# growing out malts hair



## kab (Apr 11, 2005)

I know several of us, including myself, said we were going to let our malt's hair grow out this winter. I am curious to know how many are still trying. I have resisted temptation so far, but it is getting harder. Last night combing out Sugar was quite a chore. I know she hated it too, but she was pretty good about the whole thing. I want straight silky hair







.


----------



## MeandMyMalt (Sep 25, 2005)

I haven't cut Obi's hair since i got him. He is now 8 months old and the only thing i have cut is around his eyes and his paws. I belive his hair grows very slowly, its definetly not a full coat yet but im working on it. Everyone tells me to cut it because he looks like a girl but i love it this way. the only bad thing is that a couple days after his bath it goes back to being a wavy mess and not silky and straight, but i just gave him his bath and he's looking so handsom!


----------



## Puddles Mom (Jun 20, 2004)

Puddles hair has been growning now for 3 months, I don't know about letting it continue to grow. From his neck back he looks like a cotton ball. I may give in and go back to puppy cut, right now no mats.


----------



## sassy's mommy (Aug 29, 2005)

> I haven't cut Obi's hair since i got him. He is now 8 months old and the only thing i have cut is around his eyes and his paws. I belive his hair grows very slowly, its definetly not a full coat yet but im working on it. Everyone tells me to cut it because he looks like a girl but i love it this way. the only bad thing is that a couple days after his bath it goes back to being a wavy mess and not silky and straight, but i just gave him his bath and he's looking so handsom![/B]


How old is your baby in your photo gallery? I looked at his pictures and his coat looks pretty silky. The waviness may be becaue it is still different layers. The weight of a full coat will help to keep the hair from tossling so much and therefore look more manageable.


----------



## kodie (Aug 24, 2004)

I'm still trying...


----------



## charmypoo (Sep 11, 2004)

I am still growing out Jellybean and Cupcake's coat. It is almost to othe ground!! I am really lucky though because they are blessed with really easy to groom coats (especially Jellybean). They rarely mat. On the other hand, I was planning to grow out Cookie's coat since we cut it down. But I gave in and cut her down again. It was just too much work keeping all the kids in coats.


----------



## Ladysmom (Oct 19, 2004)

> I know several of us, including myself, said we were going to let our malt's hair grow out this winter. I am curious to know how many are still trying. I have resisted temptation so far, but it is getting harder. Last night combing out Sugar was quite a chore. I know she hated it too, but she was pretty good about the whole thing. I want straight silky hair
> 
> 
> 
> ...


I want straight silky hair, too!

Lady and I are still hanging in there, but I am cheating! The hair on her body is nice, but her legs and chest are cottony and since that's also what gets dirty when she goes out, it's even harder to brush. I have been trimming her feet higher and higher up her legs since her coat is now long enough to cover it! And she had a terrible flare up of her arthritis a few weeks ago and I had to be very gentle and careful brushing her whch meant no tummy brushing. Of course, it was horribly matted after 2 weeks of neglect so I shaved it last week like Saltymalty said her groomer does, and how easy it is now to brush!

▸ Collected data
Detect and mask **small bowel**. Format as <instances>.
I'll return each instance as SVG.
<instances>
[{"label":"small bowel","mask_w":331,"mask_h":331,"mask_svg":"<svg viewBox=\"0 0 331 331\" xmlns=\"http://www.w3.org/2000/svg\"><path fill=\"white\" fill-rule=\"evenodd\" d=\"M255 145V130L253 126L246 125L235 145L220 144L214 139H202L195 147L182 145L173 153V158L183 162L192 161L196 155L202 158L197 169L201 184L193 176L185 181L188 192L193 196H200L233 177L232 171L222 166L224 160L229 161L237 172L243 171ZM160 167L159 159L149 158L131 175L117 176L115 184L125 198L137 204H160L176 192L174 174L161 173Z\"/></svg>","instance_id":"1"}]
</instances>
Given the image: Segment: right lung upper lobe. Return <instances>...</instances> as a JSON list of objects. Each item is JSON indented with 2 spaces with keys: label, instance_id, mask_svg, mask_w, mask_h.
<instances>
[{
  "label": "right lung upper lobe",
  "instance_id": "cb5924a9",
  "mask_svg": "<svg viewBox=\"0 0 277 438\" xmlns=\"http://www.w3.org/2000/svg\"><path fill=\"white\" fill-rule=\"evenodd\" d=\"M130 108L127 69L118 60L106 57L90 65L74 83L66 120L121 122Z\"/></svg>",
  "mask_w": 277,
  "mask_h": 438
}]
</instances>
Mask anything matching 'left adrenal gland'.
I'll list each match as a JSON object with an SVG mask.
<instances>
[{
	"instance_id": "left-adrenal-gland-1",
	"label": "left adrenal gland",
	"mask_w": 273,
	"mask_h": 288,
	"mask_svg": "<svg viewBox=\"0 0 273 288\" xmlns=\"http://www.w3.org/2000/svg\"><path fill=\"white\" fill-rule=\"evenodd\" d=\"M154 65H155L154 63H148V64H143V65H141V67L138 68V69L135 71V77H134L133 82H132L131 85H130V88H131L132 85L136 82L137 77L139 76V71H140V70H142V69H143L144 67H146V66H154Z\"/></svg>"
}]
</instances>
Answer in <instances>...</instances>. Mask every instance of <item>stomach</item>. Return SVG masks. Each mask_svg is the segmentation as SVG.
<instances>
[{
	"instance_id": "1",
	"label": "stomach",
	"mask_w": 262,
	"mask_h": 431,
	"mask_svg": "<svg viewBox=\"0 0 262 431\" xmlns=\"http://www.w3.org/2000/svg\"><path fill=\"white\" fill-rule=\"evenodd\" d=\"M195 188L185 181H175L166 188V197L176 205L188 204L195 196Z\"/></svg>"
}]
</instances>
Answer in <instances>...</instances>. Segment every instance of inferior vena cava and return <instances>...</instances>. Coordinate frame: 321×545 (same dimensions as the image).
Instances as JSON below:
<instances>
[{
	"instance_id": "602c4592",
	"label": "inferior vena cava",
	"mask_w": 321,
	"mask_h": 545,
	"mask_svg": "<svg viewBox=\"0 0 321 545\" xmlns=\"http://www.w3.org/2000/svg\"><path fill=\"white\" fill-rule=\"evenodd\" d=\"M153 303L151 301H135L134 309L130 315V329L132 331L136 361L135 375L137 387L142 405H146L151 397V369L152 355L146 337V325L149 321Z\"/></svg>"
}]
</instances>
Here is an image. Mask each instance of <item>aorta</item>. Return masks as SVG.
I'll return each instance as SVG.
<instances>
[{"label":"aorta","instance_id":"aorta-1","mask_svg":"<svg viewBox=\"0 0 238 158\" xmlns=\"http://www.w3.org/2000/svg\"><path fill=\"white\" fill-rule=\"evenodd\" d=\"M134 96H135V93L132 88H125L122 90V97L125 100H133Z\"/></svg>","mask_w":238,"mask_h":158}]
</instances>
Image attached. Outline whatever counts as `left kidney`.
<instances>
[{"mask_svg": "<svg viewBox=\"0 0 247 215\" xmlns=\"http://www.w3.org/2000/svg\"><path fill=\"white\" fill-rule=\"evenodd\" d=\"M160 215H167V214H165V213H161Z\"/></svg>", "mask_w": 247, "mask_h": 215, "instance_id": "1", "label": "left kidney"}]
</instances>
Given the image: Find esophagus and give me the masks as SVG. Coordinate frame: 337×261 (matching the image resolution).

▸ Work instructions
Write out the part of the thread about growing out a Maltese's hair that begins at the words "I am still growing" and stops after "kids in coats.".

▸ Reply
I am still growing out Jellybean and Cupcake's coat. It is almost to othe ground!! I am really lucky though because they are blessed with really easy to groom coats (especially Jellybean). They rarely mat. On the other hand, I was planning to grow out Cookie's coat since we cut it down. But I gave in and cut her down again. It was just too much work keeping all the kids in coats.